Because the tool maps mutation combinations to biological pathways rather than learning purely statistical correlations, the pathway disruptions it identifies can be read back as a form of explanation. A prediction of chemotherapy resistance, for instance, comes attached to information about which molecular pathways the model weighted most heavily – information a clinician or researcher can evaluate against existing biological knowledge, rather than being asked to trust an opaque score.
That design also shapes how the system can contribute to biomarker refinement over time. When a novel association surfaces, as with KMT2D, the pathway-level framing gives researchers a biologically grounded starting point for hypothesis generation, shortening the distance between a computational observation and a testable clinical question. A 2026 BJC Reports analysis on AI and precision oncology flags dataset diversity as a parallel challenge: training populations that underrepresent certain ethnic and geographic groups risk missing population-specific variations in tumor mutational burden and drug metabolism that affect therapy response – a limitation the UC San Diego team will need to address as the model expands.
Pancreatic Cancer, Prostate Cancer, Liquid Biopsies: The Expansion Roadmap
The published study covers 10 solid cancer types. Among the expansion targets explicitly named by the research team are pancreatic cancer, prostate cancer, and sarcomas – all with large unmet needs in treatment stratification and all representing tumor profiles the current training set did not include.
Beyond adding cancer types, the team wants to incorporate other data modalities. Medical imaging, transcriptomics (gene expression analysis, distinct from mutation detection), and electronic health records all carry treatment-relevant information that standard sequencing panels do not capture. Liquid biopsies – tests that detect circulating tumor DNA (ctDNA, fragments of tumor genetic material shed into the bloodstream) from a blood draw rather than a tissue sample – were specifically called out as a future application, particularly for early cancer detection before a solid tumor is large enough to biopsy directly.
The study listed co-authors from Lunit Incorporated, a Seoul-based AI company focused on oncology applications, alongside the UC San Diego team. That collaboration points toward the kind of multi-institutional data-sharing that expansion will require: access to large international genomic datasets of sufficient quality to train on rarer cancer types and data modalities that are harder to standardize across different health systems.
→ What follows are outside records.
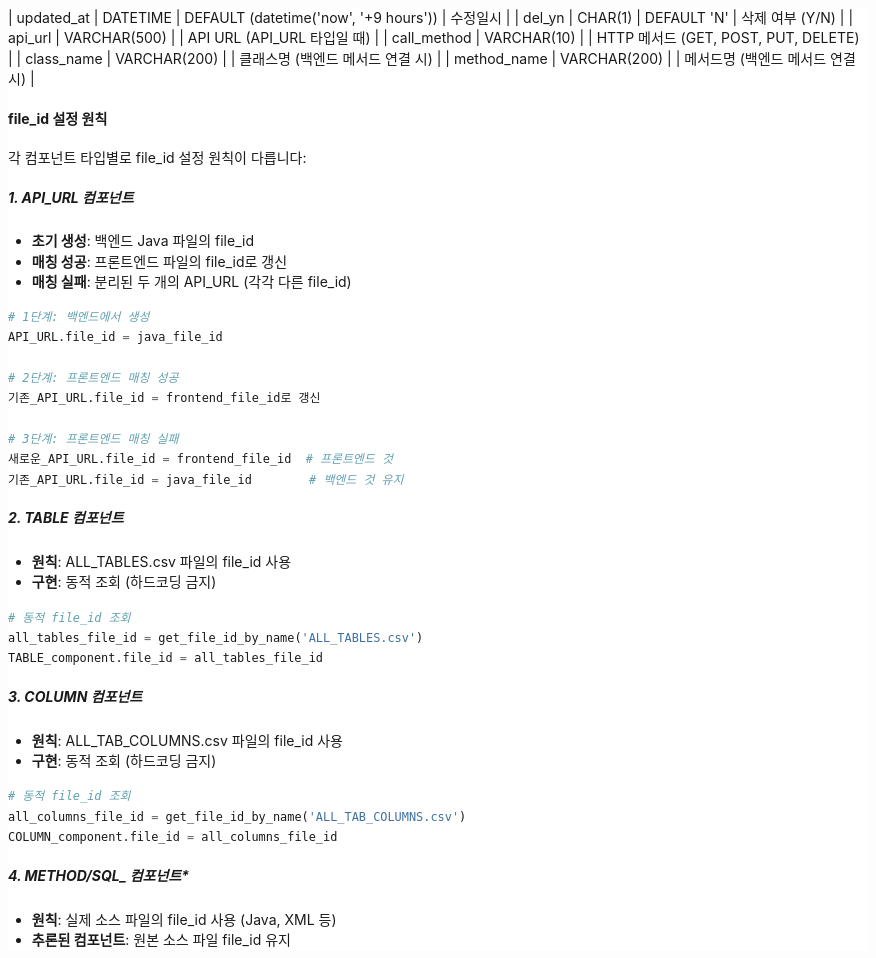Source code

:| updated_at     | DATETIME     | DEFAULT (datetime('now', '+9 hours')) | 수정일시                                                                                            |
| del_yn         | CHAR(1)      | DEFAULT 'N'                           | 삭제 여부 (Y/N)                                                                                     |
| api_url        | VARCHAR(500) |                                       | API URL (API_URL 타입일 때)                                                                        |
| call_method    | VARCHAR(10)  |                                       | HTTP 메서드 (GET, POST, PUT, DELETE)                                                               |
| class_name     | VARCHAR(200) |                                       | 클래스명 (백엔드 메서드 연결 시)                                                                      |
| method_name    | VARCHAR(200) |                                       | 메서드명 (백엔드 메서드 연결 시)                                                                      |

#### **file_id 설정 원칙**

각 컴포넌트 타입별로 file_id 설정 원칙이 다릅니다:

##### **1. API_URL 컴포넌트**
- **초기 생성**: 백엔드 Java 파일의 file_id
- **매칭 성공**: 프론트엔드 파일의 file_id로 갱신
- **매칭 실패**: 분리된 두 개의 API_URL (각각 다른 file_id)

```python
# 1단계: 백엔드에서 생성
API_URL.file_id = java_file_id

# 2단계: 프론트엔드 매칭 성공
기존_API_URL.file_id = frontend_file_id로 갱신

# 3단계: 프론트엔드 매칭 실패  
새로운_API_URL.file_id = frontend_file_id  # 프론트엔드 것
기존_API_URL.file_id = java_file_id        # 백엔드 것 유지
```

##### **2. TABLE 컴포넌트**
- **원칙**: ALL_TABLES.csv 파일의 file_id 사용
- **구현**: 동적 조회 (하드코딩 금지)

```python
# 동적 file_id 조회
all_tables_file_id = get_file_id_by_name('ALL_TABLES.csv')
TABLE_component.file_id = all_tables_file_id
```

##### **3. COLUMN 컴포넌트**  
- **원칙**: ALL_TAB_COLUMNS.csv 파일의 file_id 사용
- **구현**: 동적 조회 (하드코딩 금지)

```python
# 동적 file_id 조회
all_columns_file_id = get_file_id_by_name('ALL_TAB_COLUMNS.csv')
COLUMN_component.file_id = all_columns_file_id
```

##### **4. METHOD/SQL_* 컴포넌트**
- **원칙**: 실제 소스 파일의 file_id 사용 (Java, XML 등)
- **추론된 컴포넌트**: 원본 소스 파일 file_id 유지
If that data access materializes and the model holds its performance in new tumor contexts, the current 8% treatment-match rate faces structural pressure from a direction the field has not previously had the tools to pursue. If the gains prove specific to the cancer types and treatment classes in the current training set, the tool joins a growing list of promising oncology AI research that still awaits the harder test of broad clinical deployment – where dataset diversity gaps and regulatory standards will matter as much as benchmark accuracy numbers do.